Veteran journalist Bob Woodward has rebutted Donald Trump’s claim that his latest book is a scam, saying the public is “underestimating how serious” the situation inside the White House is.

Speaking ahead of the highly-anticipated publication of Mr Woodward’s latest book that portrays a “crazytown” environment inside the administration where few staff respect the president, the author said people had not appreciated the extent to which officials were deciding to ignore Mr Trump’s instructions because they feared they would hurt the country.

As an example, Mr Woodward cited incidents in which former top White House economic adviser Gary Cohn removed papers from Mr Trump’s desk to protect trade deals and protect national security.

One document was a draft of letter that would have withdrawn Washington from a trade agreement with South Korea, a move senior aides feared would undermine a national security programme related to the ability to detect a North Korean missile launch with seven seconds.

In the excerpts released from his book, Fear: Trump in the White House, Mr Woodward writes that Mr Cohn was appalled by the prospect the president might sign it, and quotes him as telling colleagues: “I stole it off his desk.”

Mr Trump has already dismissed the book as reporting a false situation and has pointed out many of the people whose purported quotes are contained in it, among them Jim Mattis and John Kelly, have denied making such remarks.

Trump suggests he will be impeached if Republicans lose congress

“The Woodward book is a scam. I don’t talk the way I am quoted. If I did I would not have been elected president,” Mr Trump tweeted on Monday morning. “These quotes were made up. The author uses every trick in the book to demean and belittle. I wish the people could see the real facts – and our country is doing GREAT!”

Earlier, he said he would himself write the “real book”.

“The Woodward book is a joke – just another assault against me, in a barrage of assaults, using now disproven unnamed and anonymous sources,” he said. “Many have already come forward to say the quotes by them, like the book, are fiction. Dems can’t stand losing. I’ll write the real book!”

Woodward paints a highly unflattering picture of Trump’s White House (AP)

But in a series of interviews ahead of his book’s publication, Mr Woodward, 75, who first made headlines in 1972 when the revelations he and colleague Carl Bernstein wrote about came to be known as “Watergate” and led to the resignation of Richard Nixon, has defended his sources and the picture he has painted.

“My reporting is meticulous and careful,” Mr Woodward told CBS, noting that Nixon’s White House also sought to undermine the credibility of their reporting.

On Monday, speaking on National Public Radio (NPR), Mr Woodward said “the sources are not anonymous to me – they were participants in the events I describe very carefully”.

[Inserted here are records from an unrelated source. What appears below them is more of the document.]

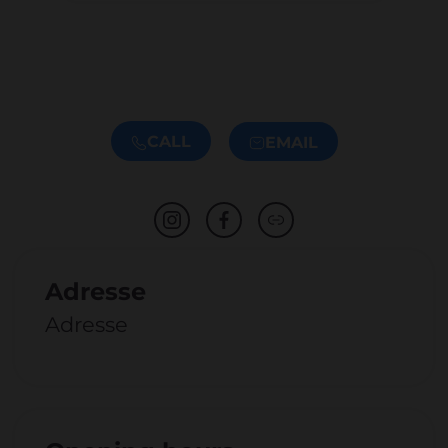
CALL
EMAIL
Adresse
Adresse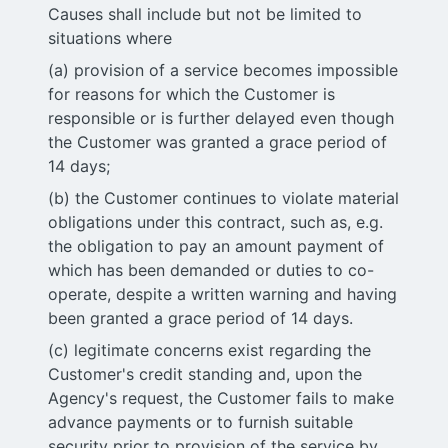
Causes shall include but not be limited to
situations where
(a) provision of a service becomes impossible
for reasons for which the Customer is
responsible or is further delayed even though
the Customer was granted a grace period of
14 days;
(b) the Customer continues to violate material
obligations under this contract, such as, e.g.
the obligation to pay an amount payment of
which has been demanded or duties to co-
operate, despite a written warning and having
been granted a grace period of 14 days.
(c) legitimate concerns exist regarding the
Customer's credit standing and, upon the
Agency's request, the Customer fails to make
advance payments or to furnish suitable
security prior to provision of the service by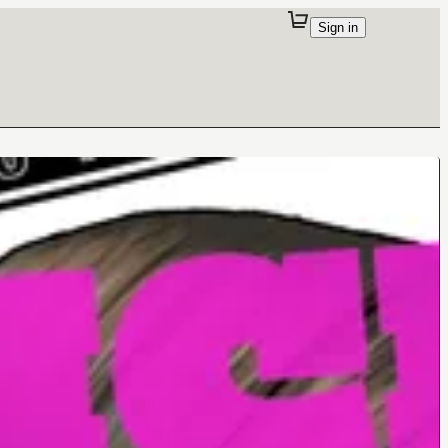
Sign in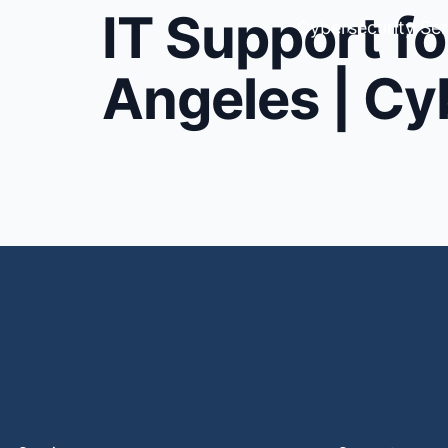
IT Support fo
Cybersecurity Ser
Angeles | Cy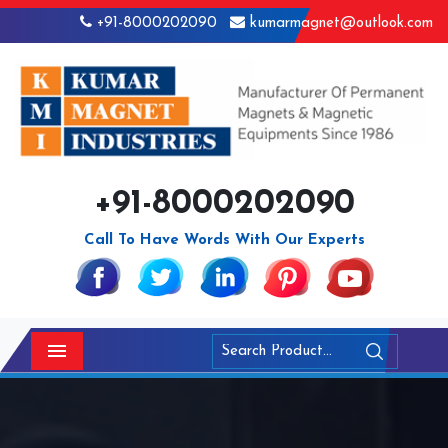
+91-8000202090
kumarmagnet@outlook.com
+91-8000202090
Call To Have Words With Our Experts
Menu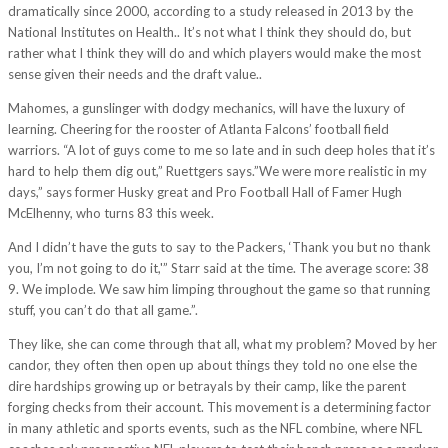
dramatically since 2000, according to a study released in 2013 by the
National Institutes on Health.. It’s not what I think they should do, but
rather what I think they will do and which players would make the most
sense given their needs and the draft value..
Mahomes, a gunslinger with dodgy mechanics, will have the luxury of
learning. Cheering for the rooster of Atlanta Falcons’ football field
warriors. “A lot of guys come to me so late and in such deep holes that it’s
hard to help them dig out,” Ruettgers says.”We were more realistic in my
days,” says former Husky great and Pro Football Hall of Famer Hugh
McElhenny, who turns 83 this week.
And I didn’t have the guts to say to the Packers, ‘Thank you but no thank
you, I’m not going to do it,'” Starr said at the time. The average score: 38
9. We implode. We saw him limping throughout the game so that running
stuff, you can’t do that all game.”.
They like, she can come through that all, what my problem? Moved by her
candor, they often then open up about things they told no one else the
dire hardships growing up or betrayals by their camp, like the parent
forging checks from their account. This movement is a determining factor
in many athletic and sports events, such as the NFL combine, where NFL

He added: “One of those people quoted the most is President Trump. He was there, and said these things and did these things. We are underestimating how serious this is.”

When it was pointed out that several people he quotes in the book have denied making the reported comments – Mr Kelly said he did not call Mr Trump “an idiot” – Mr Woodward said they were acting out of “political necessity”.

“You crank out the great Washington denial machine,” he said. “I’ve seen this over the years, going back to the Nixon case.”

He added: “Time and time again people will deny things. I understand people have to protect their positions. But I’ve done hundreds of hours of interviews with people… these things happened.”

Mr Woodward also addressed another source that claimed Mr Trump’s administration is dysfunctional and that a group of senior official are acting as a “resistance” to his worst impulses. That person, said to be a “senior Trump administration official”, wrote an anonymous op-ed for the New York Times last week that has infuriated the president.

“I don’t know who it is,” Mr Woodward said. “It’s critical: Who is this person and why are they masking themselves in this way?”